START Data to use
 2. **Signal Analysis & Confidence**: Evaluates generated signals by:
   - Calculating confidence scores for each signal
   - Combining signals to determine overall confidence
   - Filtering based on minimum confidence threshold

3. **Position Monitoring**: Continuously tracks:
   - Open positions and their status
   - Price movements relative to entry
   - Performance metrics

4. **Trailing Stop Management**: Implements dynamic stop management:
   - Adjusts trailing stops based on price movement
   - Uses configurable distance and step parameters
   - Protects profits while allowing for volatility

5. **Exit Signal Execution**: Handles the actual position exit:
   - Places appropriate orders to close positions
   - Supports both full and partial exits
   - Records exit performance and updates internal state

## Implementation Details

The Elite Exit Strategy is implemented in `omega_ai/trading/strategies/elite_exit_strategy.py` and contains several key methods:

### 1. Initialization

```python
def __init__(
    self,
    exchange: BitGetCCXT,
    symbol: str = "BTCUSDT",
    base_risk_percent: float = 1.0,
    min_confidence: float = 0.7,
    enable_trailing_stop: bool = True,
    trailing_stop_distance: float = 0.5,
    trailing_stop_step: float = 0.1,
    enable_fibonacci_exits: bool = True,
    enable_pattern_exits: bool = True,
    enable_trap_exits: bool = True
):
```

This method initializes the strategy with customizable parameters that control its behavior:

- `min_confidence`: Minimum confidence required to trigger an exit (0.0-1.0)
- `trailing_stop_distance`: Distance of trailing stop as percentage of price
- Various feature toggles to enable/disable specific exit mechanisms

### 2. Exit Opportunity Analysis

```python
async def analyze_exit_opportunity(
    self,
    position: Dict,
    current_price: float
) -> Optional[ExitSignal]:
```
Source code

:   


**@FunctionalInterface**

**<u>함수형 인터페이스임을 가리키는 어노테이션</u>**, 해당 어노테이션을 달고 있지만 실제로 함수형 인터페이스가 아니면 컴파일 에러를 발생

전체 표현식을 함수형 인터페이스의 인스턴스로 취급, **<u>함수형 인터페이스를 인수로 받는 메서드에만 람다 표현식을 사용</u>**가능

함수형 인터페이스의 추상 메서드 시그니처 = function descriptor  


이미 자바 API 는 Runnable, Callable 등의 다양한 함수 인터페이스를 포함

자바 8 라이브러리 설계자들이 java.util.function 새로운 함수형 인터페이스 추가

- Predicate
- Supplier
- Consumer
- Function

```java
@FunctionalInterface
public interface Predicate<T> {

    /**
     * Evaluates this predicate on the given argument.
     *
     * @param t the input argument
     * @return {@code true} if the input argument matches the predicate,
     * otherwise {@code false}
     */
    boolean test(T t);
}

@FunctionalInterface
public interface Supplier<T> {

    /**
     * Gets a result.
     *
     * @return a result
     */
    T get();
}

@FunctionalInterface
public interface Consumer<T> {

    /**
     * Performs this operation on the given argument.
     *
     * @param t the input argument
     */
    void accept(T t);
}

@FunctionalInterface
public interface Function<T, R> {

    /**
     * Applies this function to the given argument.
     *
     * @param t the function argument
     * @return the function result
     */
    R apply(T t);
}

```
END Data to use
▸ Task requirements: Beginning of the records through the line with "전체 표현식을 함수형": return that span exactly and stop there.

▸ Task response:
 2. **Signal Analysis & Confidence**: Evaluates generated signals by:
   - Calculating confidence scores for each signal
   - Combining signals to determine overall confidence
   - Filtering based on minimum confidence threshold

3. **Position Monitoring**: Continuously tracks:
   - Open positions and their status
   - Price movements relative to entry
   - Performance metrics

4. **Trailing Stop Management**: Implements dynamic stop management:
   - Adjusts trailing stops based on price movement
   - Uses configurable distance and step parameters
   - Protects profits while allowing for volatility

5. **Exit Signal Execution**: Handles the actual position exit:
   - Places appropriate orders to close positions
   - Supports both full and partial exits
   - Records exit performance and updates internal state

## Implementation Details

The Elite Exit Strategy is implemented in `omega_ai/trading/strategies/elite_exit_strategy.py` and contains several key methods:

### 1. Initialization

```python
def __init__(
    self,
    exchange: BitGetCCXT,
    symbol: str = "BTCUSDT",
    base_risk_percent: float = 1.0,
    min_confidence: float = 0.7,
    enable_trailing_stop: bool = True,
    trailing_stop_distance: float = 0.5,
    trailing_stop_step: float = 0.1,
    enable_fibonacci_exits: bool = True,
    enable_pattern_exits: bool = True,
    enable_trap_exits: bool = True
):
```

This method initializes the strategy with customizable parameters that control its behavior:

- `min_confidence`: Minimum confidence required to trigger an exit (0.0-1.0)
- `trailing_stop_distance`: Distance of trailing stop as percentage of price
- Various feature toggles to enable/disable specific exit mechanisms

### 2. Exit Opportunity Analysis

```python
async def analyze_exit_opportunity(
    self,
    position: Dict,
    current_price: float
) -> Optional[ExitSignal]:
```
Source code

:   


**@FunctionalInterface**

**<u>함수형 인터페이스임을 가리키는 어노테이션</u>**, 해당 어노테이션을 달고 있지만 실제로 함수형 인터페이스가 아니면 컴파일 에러를 발생

전체 표현식을 함수형 인터페이스의 인스턴스로 취급, **<u>함수형 인터페이스를 인수로 받는 메서드에만 람다 표현식을 사용</u>**가능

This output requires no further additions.